Another segment I found fascinating was the section about medicinal cannibalism. The old men in Arabia that reportedly dined on nothing but honey for a few months before their death and were then sealed in a stone coffin filled with honey. They were sealed inside for 100 years, then it was unsealed and the honey concoction was sold as medicine for a variety of ailments. What most amazes me is that I know such beliefs still exist, and that often the person that is turned into medicine did not volunteer. There are cases in Africa of albinos being killed for such medicines, which is horrific. I truly wish that this was a thing of the past.

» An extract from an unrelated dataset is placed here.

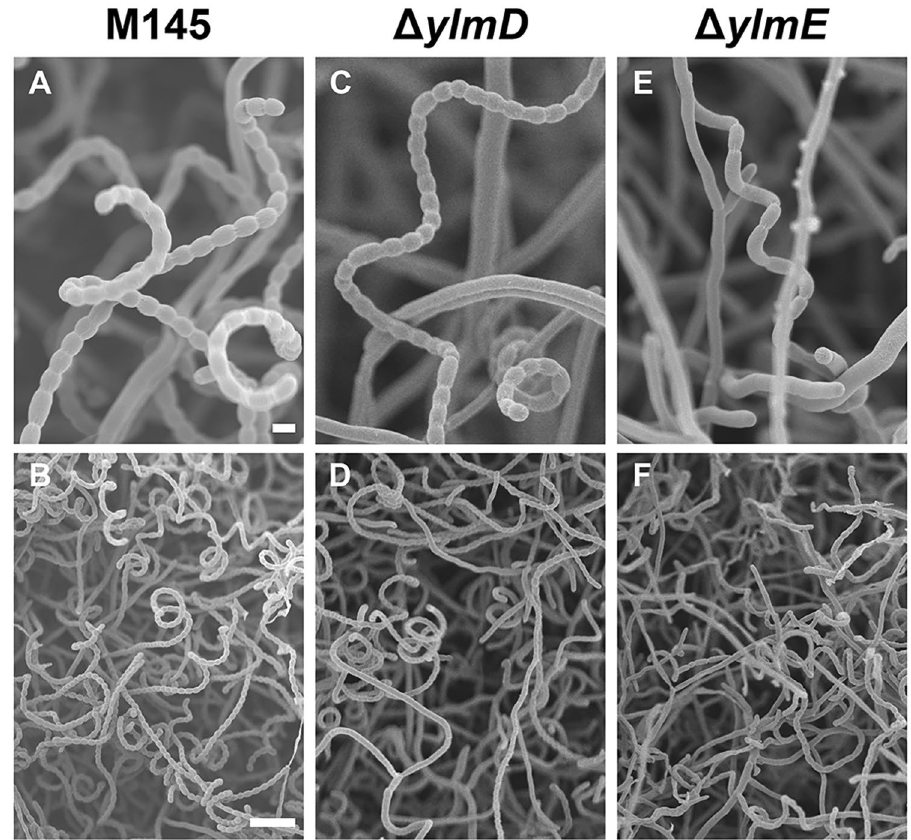
Figure 3. Cryo-scanning electron micrographs of aerial hyphae of S. coelicolor M145 and its ylmD and ylmE mutants. The parental strain produced wild-type spores, the ylmD mutant produced abundant but often irregular spores, while the ylmE null mutant produced occasional spores with highly irregular sizes. Cultures were grown on SFM agar plates for 5 days at 30 °C. Bars: top row, 1 μ m; bottom row, 5 μ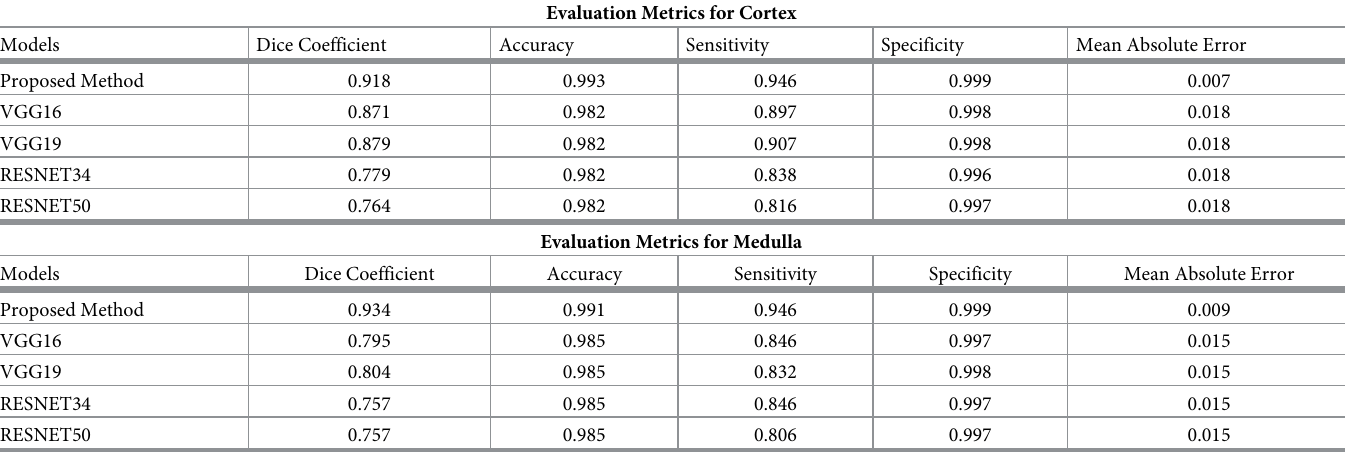
Table 2. Evaluation metrics comparison of the proposed RCM U-Net,VGG16 [15], VGG19 [17], ResNet34 [18], and ResNet50 [19], for cortex and medulla segmentation.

The final segment in the book is about ecological burial, it did not feel as well developed as the other segments but I found it interesting none-the-less. I have always planned to be cremated. I consider cemeteries land that is wasted (it could be used for housing or growing food, etc.) and the embalming chemicals can't be good for the environment. In this segment I learned that cremation can cause mercury to get into the air, I already had figured there was some issues with greenhouse gasses but that it was a relatively small amount in comparison to other things we humans do. I have now learned of two methods that are more environmentally friendly (at least one is even cheaper than cremation): Water reduction and organic burial. I will leave the methods used a mystery for you to discover through the book or in other research. Sadly, I was only able to find them located in Scotland and Sweden. I'm in the process of seeing if there are any places in the US that provide either of these options. I will choose one of these methods if my body is determined unfit for organ donation/scientific research. I see no reason why I should stop being useful after my death.